Click through to read the whole thing.

Wasn't it John Key who claimed some women on the DPB were "breeding for a business"? And someone pointed out to me recently that had Ruth Richardson had her way with benefits in the early 1990s, Paula Bennett would had to give her child up for adoption*? Compassion FAIL from the Tories, both here and abroad.

Bonnet tipped to Sophia Blair, via Facebook.

* The quote from Richardson, which was in the Dominion Sunday Times on March 20th 1988, reads: "If the 16 year old engages in sexual adventure and there’s an unintended pregnancy, she has to make choices. If she chooses to have an keep the child that must be a family decision. A 16 year old is a dependent child, not an independent adult. If her family doesn’t want her and if she is not able to get her partner (who is liable to be the same age) to support her economically, she must look at other choices, which is adoption. That is not a forced choice, it’s the choice young women made before the domestic purposes benefit was available as of a right."


Anonymous said...

This bit is particularly lovely:

" I am indebted to the British welfare state; the very one that Mr Cameron would like to replace with charity handouts. When my life hit rock bottom, that safety net, threadbare though it had become under John Major’s Government, was there to break the fall. I cannot help feeling, therefore, that it would have been contemptible to scarper for the West Indies at the first sniff of a seven-figure royalty cheque. This, if you like, is my notion of patriotism."

A Nonny Moose said...

I toyed with delving into the comments section, but after about two pages, I figured the majority of criticism against her would be coming from middle class white dudes.

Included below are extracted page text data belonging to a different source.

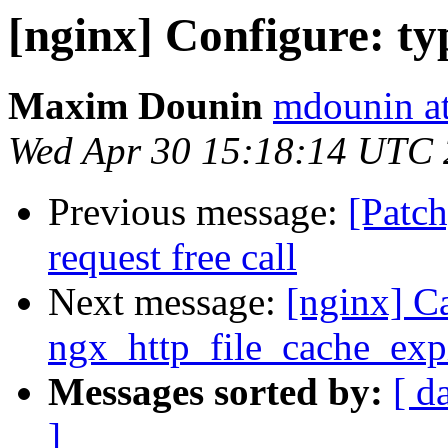
[nginx] Configure: ty
Maxim Dounin
mdounin a
Wed Apr 30 15:18:14 UTC
Previous message:
[Patc
request free call
Next message:
[nginx] C
ngx_http_file_cache_expi
Messages sorted by:
[ d
]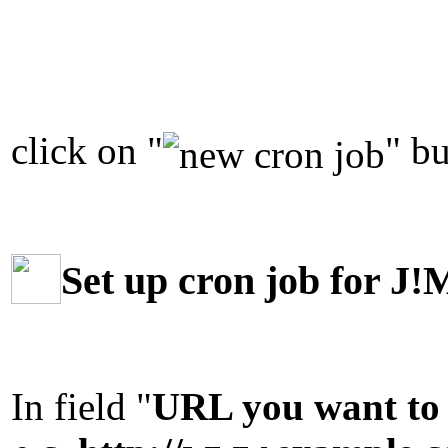
click on "
" bu
Set up cron job for J!
In field "
URL you want to 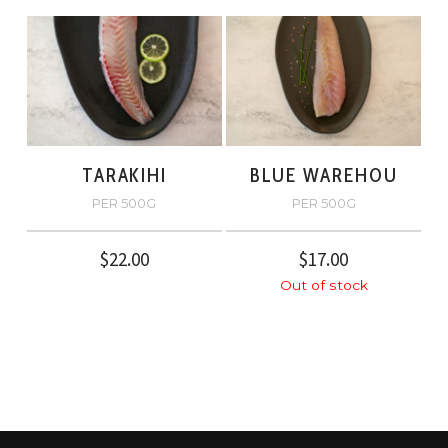
TARAKIHI
BLUE WAREHOU
PER 500G
PER 500G
$
22.00
$
17.00
Out of stock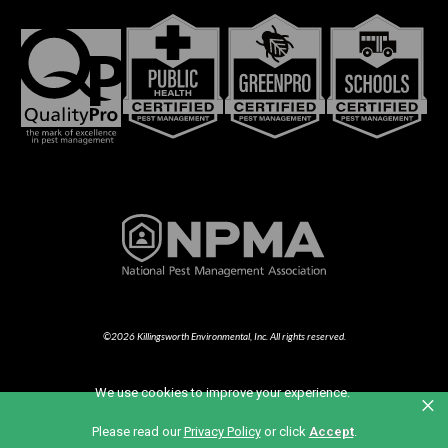
©2026 Killingsworth Environmental, Inc. All rights reserved.
We use cookies to improve your experience.
×
Part of the Anticimex Family of Brands
Please read our
Privacy Policy
or click
Accept
.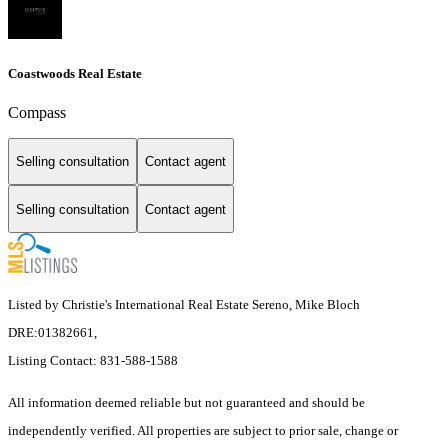
Coastwoods Real Estate
Compass
Selling consultation
Contact agent
Selling consultation
Contact agent
Listed by Christie's International Real Estate Sereno, Mike Bloch
DRE:01382661,
Listing Contact: 831-588-1588
All information deemed reliable but not guaranteed and should be
independently verified. All properties are subject to prior sale, change or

I especially like (as in feeling stabby like) the cries of hypocrisy thrown at her.

KimV said...

I never rated her Harry Potter books that highly but when it comes to stuff like her Harvard Commencement Address and articles like this, I am just full of admiration. More power to her pen!

Lucy said...

I especially like (as in feeling stabby like) the cries of hypocrisy thrown at her.

Because, let me guess, how dare she become financially successful and still endorse the welfare state when she should be kicking the ladder away?

sas said...

thank you for publishing this. truly a brilliant polemic.

i am currently witnessing the uk general election first hand. the absence of senior women in 'speaking roles' is alarmingly few and far between. harriet harman is the deputy leader, yet she is relegated to local constituent politics, while more junior men take on the media directly. and thats in the labour party!

the press only seem interested in the leaders wives. its all horribly bland and familiar. le sigh.

i do wonder what would happen if women like jk rowling stood for parliament.

Anonymous said...

Agree with KimV that JK Rowling's Harvard Commencement Address and this current article leave me with nothing but admiration for Rowling.
But must disagree with KimV on the Harry Potter books. I didn't read them when they came out, but have now read them to my five and seven year old (the five year old was four when we started reading them). My kids adore Harry Potter, especially the audio books. After finishing all the books and audio books, I thought the next best option was the Hobbit which I loved as a child. The Hobbit is nothing compared to Harry Potter, the former is full of arcane language and a plodding plot. The Harry Potter series is brilliant. Sure JK Rowling has borrowed lots of motifs and ideas from others, including Tolkien's invisibility instrument - but she has done it with exceeding style and perfectly pitched to children (and many adults).